Rocco Benito Commisso, così all’anagrafe, era calabrese e 76 anni fa, prima che la sua famiglia si trasferisse verso il continente americano per raggiungere il padre, era nato a Marina di Gioiosa Ionica, cittadina reggina bagnata dal mar Ionio. Come imprenditore, nel 1995, negli Usa fonda la Mediacom che si occupa di produzione e distribuzione di servizi televisivi e che oggi, fonte Wikipedia, riesce ad avere ben 4600 dipendenti.
Con tanta ambizione acquista la Fiorentina nel 2019 e sotto la sua guida i toscani hanno fatto bene, si ricordano soprattutto le tre finali, di cui una di Coppa Italia e due di Uefa Conference League, tutte, però, con lo sfortunato esito della medaglia d’argento. Nel 2023 viene inaugurato, considerato un autentico gioiellino, il più grande centro sportivo italiano (ed uno dei più importanti d’Europa): il “Viola Park”.
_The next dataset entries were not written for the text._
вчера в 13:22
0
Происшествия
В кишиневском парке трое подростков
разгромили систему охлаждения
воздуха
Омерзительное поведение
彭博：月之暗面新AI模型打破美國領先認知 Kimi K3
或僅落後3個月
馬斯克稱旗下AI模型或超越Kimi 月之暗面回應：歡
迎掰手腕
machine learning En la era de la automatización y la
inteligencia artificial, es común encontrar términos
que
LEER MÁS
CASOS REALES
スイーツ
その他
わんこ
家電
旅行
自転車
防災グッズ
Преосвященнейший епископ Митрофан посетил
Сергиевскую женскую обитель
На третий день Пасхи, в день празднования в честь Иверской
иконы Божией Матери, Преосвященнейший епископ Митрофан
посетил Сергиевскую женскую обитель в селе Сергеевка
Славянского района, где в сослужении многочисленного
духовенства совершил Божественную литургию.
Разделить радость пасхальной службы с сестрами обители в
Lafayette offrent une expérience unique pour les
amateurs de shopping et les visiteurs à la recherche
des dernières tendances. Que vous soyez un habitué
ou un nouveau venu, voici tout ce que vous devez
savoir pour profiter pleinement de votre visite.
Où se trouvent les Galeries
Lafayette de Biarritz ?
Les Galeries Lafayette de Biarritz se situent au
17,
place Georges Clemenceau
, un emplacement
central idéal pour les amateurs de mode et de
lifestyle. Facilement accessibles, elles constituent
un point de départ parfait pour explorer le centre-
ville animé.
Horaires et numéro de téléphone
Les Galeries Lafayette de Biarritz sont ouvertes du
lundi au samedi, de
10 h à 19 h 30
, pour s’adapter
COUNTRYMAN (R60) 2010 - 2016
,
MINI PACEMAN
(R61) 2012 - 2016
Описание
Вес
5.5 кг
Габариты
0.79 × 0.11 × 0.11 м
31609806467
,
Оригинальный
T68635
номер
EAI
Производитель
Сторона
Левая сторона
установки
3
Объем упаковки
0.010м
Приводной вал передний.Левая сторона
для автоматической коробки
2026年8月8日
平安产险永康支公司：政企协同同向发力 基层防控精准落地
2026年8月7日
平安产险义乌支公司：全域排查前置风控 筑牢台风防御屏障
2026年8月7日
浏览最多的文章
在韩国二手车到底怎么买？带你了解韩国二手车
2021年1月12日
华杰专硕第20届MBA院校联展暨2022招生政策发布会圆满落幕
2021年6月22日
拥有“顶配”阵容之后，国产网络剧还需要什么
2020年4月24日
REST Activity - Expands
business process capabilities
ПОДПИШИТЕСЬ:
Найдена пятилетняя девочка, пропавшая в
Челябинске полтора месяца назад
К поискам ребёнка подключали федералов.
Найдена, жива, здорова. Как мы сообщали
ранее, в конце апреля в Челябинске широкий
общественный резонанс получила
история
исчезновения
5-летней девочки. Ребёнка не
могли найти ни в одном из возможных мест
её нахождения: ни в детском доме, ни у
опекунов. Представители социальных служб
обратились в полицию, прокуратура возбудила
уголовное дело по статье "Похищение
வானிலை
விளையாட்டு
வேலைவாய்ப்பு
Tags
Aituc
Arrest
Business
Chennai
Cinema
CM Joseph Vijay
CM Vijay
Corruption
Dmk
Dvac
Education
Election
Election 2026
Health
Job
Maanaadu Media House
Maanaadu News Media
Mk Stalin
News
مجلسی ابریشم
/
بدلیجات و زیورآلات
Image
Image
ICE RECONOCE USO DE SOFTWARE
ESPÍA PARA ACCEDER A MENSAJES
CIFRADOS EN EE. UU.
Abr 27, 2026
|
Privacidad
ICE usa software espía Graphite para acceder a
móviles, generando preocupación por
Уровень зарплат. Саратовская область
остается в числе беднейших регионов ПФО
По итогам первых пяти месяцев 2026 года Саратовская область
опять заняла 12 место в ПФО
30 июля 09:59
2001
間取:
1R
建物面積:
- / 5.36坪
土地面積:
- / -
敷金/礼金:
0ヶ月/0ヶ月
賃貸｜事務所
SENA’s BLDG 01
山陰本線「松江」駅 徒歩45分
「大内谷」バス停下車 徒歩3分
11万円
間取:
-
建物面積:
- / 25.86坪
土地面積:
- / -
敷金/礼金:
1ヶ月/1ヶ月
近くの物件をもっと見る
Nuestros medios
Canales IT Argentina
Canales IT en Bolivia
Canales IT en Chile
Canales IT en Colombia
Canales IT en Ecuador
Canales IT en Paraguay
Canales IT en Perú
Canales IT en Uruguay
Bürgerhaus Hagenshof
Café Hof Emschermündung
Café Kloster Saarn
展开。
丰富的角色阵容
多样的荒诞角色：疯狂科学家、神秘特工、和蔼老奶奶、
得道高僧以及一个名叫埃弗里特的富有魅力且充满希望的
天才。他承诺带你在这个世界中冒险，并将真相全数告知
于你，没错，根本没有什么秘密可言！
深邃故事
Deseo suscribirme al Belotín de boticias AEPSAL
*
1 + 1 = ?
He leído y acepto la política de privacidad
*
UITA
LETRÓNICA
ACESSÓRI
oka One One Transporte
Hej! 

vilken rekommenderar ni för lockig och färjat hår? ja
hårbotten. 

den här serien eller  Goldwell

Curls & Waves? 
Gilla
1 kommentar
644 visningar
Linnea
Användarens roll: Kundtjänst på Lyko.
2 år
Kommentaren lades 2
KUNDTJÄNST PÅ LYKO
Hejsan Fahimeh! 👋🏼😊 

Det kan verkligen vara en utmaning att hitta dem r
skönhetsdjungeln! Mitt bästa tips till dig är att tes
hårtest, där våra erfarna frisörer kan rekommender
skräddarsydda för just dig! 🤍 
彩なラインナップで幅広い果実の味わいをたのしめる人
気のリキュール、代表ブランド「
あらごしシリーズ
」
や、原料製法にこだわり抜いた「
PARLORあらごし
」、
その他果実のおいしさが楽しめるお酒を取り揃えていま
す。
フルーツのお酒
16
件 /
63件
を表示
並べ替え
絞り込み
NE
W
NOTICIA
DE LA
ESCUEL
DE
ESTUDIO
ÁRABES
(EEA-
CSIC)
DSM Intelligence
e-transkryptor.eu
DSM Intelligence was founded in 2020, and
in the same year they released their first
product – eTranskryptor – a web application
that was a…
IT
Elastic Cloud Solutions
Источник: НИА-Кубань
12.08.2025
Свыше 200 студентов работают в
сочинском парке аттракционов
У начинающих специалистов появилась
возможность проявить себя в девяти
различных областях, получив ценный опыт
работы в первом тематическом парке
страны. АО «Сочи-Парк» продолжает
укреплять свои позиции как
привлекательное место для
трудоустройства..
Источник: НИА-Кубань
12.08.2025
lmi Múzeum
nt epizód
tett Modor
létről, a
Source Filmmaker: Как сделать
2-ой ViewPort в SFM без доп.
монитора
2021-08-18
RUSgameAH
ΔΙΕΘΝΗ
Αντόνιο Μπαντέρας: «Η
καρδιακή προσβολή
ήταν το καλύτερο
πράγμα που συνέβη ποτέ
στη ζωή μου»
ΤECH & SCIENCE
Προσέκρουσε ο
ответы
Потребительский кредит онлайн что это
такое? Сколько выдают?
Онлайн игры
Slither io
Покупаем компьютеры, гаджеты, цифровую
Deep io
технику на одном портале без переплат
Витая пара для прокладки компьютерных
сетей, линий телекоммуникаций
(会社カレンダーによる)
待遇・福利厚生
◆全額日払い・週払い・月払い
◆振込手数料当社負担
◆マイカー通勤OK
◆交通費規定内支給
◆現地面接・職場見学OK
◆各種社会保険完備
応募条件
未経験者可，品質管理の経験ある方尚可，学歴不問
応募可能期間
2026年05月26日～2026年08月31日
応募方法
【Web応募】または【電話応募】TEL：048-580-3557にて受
Questo, situato nel comune di Bagno a Ripoli, porta proprio il nome dell’ex patron. Commisso avrebbe tanto voluto, inoltre, costruire lo stadio di proprietà ma poi la sua lodevole intenzione non si è concretizzata ma non per motivi a lui imputabili ma solo perché politicamente è prevalsa un’altra linea: quella di ristrutturare lo storico “Artemio Franchi”.
Meno di un anno fa, marzo 2024, ci fu un’altra pesante dipartita per la Viola, si era spento infatti, anche prematuramente, il numero due Joe Barone; egli aveva seguito in prima persona tutti i lavori del centro sportivo ed aveva un bellissimo rapporto con il patron, tra i due, amici di vecchia data, grande stima e fiducia reciproca.
La Fiorentina peraltro, sportivamente parlando, sta attraversando un momento molto difficile; la squadra nella prima parte di stagione ha conquistato pochissimi punti e sta lottando per evitare la retrocessione e per mantenere, quindi, la massima serie. Ora avrà un motivo in più per farlo. Il presidente lascia la moglie Catherine, i figli Joseph e Marisa e le sorelle Italia e Raffaelina.